The minimum draw weight requirement in NY for bows is 35 pounds. The experience of thousands of successful youngsters nationwide has proven that 12 year old and younger archers can kill deer humanely and competently. with bows in that weight range
In my years of teaching archery for general recreation, hunting and competition my experience has been that most hunters are using a more powerful bow than is needed and their ability to shoot well while hunting tends to suffer. Whether you can draw the bow while standing and repeatedly shooting is not the issue. Whether you can draw the bow smoothly and quietly when you are tired, cold, stiff, sitting in a stand and turned halfway around is the important thing. Many folks find that the bow that was easy to shoot well in practice is not easy to shoot while hunting.
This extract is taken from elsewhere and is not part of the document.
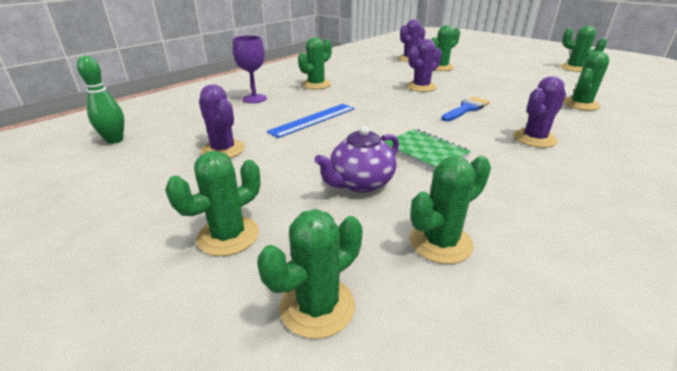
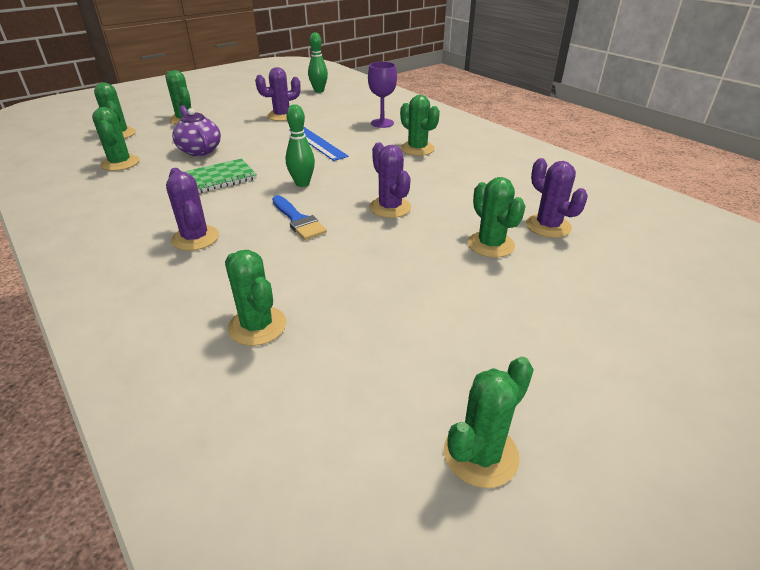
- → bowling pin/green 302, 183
Once you get past 50 pounds with a modern compound bow the only thing a higher draw weight gets you is an arrow deeper in the dirt on the other side of the deer.
Higher draw weights need stiffer, heavier arrow shafts and the claimed speed advantage of nearly all manufacturers is really pretty minimal. You certainly do get an arrow with higher sectional density and better penetration but with modern broadheads most any arrow will pass through with a chest shot anyway.
I use a 60 pound bow set at 53-54 pounds and get consistent pass through performance with Easton Axis Slim Tech carbon arrows and 100 grain Montec G5 broadheads.
Lance
PS: When I was stationed in West Berlin everybody had to pass an annual marksmanship test to hunt either there or in West Germany. It was done as a social event and required you to shoot at a standing deer target at 100 meters from the standing unsupported position. You then shot at a standing boar target from kneeling and a sitting fox from sitting at 50 meters.
To hunt birds with a shotgun you shot a 15 bird modified round each of skeet and trap.
It was always a lot of fun and a chance to have some friendly competition with your hunting buddies.